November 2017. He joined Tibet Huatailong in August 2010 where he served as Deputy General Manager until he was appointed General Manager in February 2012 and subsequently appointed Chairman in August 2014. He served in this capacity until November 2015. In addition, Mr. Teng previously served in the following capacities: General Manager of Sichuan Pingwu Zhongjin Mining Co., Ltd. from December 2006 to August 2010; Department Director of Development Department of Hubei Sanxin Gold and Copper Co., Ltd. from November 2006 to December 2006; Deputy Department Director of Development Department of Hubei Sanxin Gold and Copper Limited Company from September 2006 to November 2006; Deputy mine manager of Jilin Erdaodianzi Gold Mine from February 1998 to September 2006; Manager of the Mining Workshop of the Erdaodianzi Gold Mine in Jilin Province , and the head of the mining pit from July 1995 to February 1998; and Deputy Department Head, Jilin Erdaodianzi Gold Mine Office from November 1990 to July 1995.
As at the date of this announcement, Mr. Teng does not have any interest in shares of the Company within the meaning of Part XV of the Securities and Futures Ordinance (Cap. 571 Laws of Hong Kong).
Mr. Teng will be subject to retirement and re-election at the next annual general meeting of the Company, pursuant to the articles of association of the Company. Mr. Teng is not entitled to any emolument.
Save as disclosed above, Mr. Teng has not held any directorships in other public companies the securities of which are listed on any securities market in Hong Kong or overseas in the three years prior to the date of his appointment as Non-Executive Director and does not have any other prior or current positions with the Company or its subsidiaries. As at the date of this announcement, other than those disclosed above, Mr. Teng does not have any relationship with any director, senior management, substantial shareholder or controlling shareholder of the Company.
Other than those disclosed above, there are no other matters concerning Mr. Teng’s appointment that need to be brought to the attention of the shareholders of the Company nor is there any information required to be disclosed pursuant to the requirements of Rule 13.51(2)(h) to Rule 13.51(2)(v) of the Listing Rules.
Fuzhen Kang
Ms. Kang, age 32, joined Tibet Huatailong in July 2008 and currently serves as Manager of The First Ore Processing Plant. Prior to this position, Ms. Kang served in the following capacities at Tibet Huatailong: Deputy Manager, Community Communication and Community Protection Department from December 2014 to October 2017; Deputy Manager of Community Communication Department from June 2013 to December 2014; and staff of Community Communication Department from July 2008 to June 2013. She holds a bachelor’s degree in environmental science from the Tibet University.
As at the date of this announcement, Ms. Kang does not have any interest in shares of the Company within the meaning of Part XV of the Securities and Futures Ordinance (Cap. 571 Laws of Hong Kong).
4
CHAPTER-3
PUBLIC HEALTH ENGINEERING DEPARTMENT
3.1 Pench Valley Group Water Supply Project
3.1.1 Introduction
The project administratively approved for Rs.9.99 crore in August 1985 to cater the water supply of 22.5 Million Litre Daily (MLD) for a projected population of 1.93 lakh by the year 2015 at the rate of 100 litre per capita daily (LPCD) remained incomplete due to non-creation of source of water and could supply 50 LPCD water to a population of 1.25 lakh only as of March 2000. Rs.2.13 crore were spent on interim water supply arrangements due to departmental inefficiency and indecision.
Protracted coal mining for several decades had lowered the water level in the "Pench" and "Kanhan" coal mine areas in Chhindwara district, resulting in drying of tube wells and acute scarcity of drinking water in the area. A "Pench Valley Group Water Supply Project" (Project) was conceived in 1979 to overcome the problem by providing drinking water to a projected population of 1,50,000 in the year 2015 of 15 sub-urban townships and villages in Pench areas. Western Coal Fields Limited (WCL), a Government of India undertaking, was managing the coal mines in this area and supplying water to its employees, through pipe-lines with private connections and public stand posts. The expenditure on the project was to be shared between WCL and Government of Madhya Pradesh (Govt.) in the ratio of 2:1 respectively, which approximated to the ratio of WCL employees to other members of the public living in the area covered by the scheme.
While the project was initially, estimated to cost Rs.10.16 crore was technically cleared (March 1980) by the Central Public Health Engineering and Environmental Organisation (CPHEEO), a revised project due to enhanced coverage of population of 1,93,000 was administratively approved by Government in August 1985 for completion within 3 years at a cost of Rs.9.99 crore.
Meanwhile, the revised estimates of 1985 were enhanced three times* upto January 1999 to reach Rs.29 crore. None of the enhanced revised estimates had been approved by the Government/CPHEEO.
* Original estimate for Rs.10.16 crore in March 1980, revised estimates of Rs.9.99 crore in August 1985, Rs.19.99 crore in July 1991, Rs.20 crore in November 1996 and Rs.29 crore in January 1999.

- **About this task**
Starting from the line holding "Meanwhile, the revised", restate the remaining lines of the data word for word, including the last.

- **Answer section**
Meanwhile, the revised estimates of 1985 were enhanced three times* upto January 1999 to reach Rs.29 crore. None of the enhanced revised estimates had been approved by the Government/CPHEEO.
* Original estimate for Rs.10.16 crore in March 1980, revised estimates of Rs.9.99 crore in August 1985, Rs.19.99 crore in July 1991, Rs.20 crore in November 1996 and Rs.29 crore in January 1999.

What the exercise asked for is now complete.